**DATA SUPPLIED:**
## START

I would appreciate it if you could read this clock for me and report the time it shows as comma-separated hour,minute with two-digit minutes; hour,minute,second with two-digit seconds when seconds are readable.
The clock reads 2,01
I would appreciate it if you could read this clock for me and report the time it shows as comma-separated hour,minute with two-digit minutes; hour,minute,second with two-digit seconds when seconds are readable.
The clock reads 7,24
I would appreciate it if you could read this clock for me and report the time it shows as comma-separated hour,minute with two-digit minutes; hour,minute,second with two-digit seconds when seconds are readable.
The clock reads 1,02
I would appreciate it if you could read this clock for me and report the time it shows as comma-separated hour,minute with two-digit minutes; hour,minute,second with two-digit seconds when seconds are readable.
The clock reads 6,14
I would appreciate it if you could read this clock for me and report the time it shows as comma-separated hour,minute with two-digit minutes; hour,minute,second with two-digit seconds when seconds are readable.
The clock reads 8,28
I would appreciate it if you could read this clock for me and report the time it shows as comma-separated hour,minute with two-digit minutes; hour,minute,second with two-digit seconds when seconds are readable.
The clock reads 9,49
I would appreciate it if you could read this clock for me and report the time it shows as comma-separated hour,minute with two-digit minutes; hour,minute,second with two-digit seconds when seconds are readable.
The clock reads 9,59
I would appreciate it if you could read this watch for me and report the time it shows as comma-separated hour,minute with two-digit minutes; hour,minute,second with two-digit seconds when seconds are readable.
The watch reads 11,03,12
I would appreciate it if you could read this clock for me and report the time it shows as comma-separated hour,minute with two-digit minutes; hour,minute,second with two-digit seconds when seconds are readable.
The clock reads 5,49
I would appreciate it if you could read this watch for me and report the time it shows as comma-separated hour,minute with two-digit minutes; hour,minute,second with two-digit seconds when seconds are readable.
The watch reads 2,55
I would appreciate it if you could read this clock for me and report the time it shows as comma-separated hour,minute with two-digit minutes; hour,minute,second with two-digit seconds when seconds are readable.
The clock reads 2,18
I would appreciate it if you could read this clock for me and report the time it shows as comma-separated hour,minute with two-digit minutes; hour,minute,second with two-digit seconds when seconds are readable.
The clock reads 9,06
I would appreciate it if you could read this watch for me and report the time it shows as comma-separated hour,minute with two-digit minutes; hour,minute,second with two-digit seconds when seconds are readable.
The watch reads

## END

**EXERCISE OBJECTIVE:** Copy the records from the beginning through the line containing "The watch reads 11,03,12", replacing each occurrence of "comma-separated" with "comma-delimited" and leaving everything else unchanged.

**EXERCISE SOLUTION:**
I would appreciate it if you could read this clock for me and report the time it shows as comma-delimited hour,minute with two-digit minutes; hour,minute,second with two-digit seconds when seconds are readable.
The clock reads 2,01
I would appreciate it if you could read this clock for me and report the time it shows as comma-delimited hour,minute with two-digit minutes; hour,minute,second with two-digit seconds when seconds are readable.
The clock reads 7,24
I would appreciate it if you could read this clock for me and report the time it shows as comma-delimited hour,minute with two-digit minutes; hour,minute,second with two-digit seconds when seconds are readable.
The clock reads 1,02
I would appreciate it if you could read this clock for me and report the time it shows as comma-delimited hour,minute with two-digit minutes; hour,minute,second with two-digit seconds when seconds are readable.
The clock reads 6,14
I would appreciate it if you could read this clock for me and report the time it shows as comma-delimited hour,minute with two-digit minutes; hour,minute,second with two-digit seconds when seconds are readable.
The clock reads 8,28
I would appreciate it if you could read this clock for me and report the time it shows as comma-delimited hour,minute with two-digit minutes; hour,minute,second with two-digit seconds when seconds are readable.
The clock reads 9,49
I would appreciate it if you could read this clock for me and report the time it shows as comma-delimited hour,minute with two-digit minutes; hour,minute,second with two-digit seconds when seconds are readable.
The clock reads 9,59
I would appreciate it if you could read this watch for me and report the time it shows as comma-delimited hour,minute with two-digit minutes; hour,minute,second with two-digit seconds when seconds are readable.
The watch reads 11,03,12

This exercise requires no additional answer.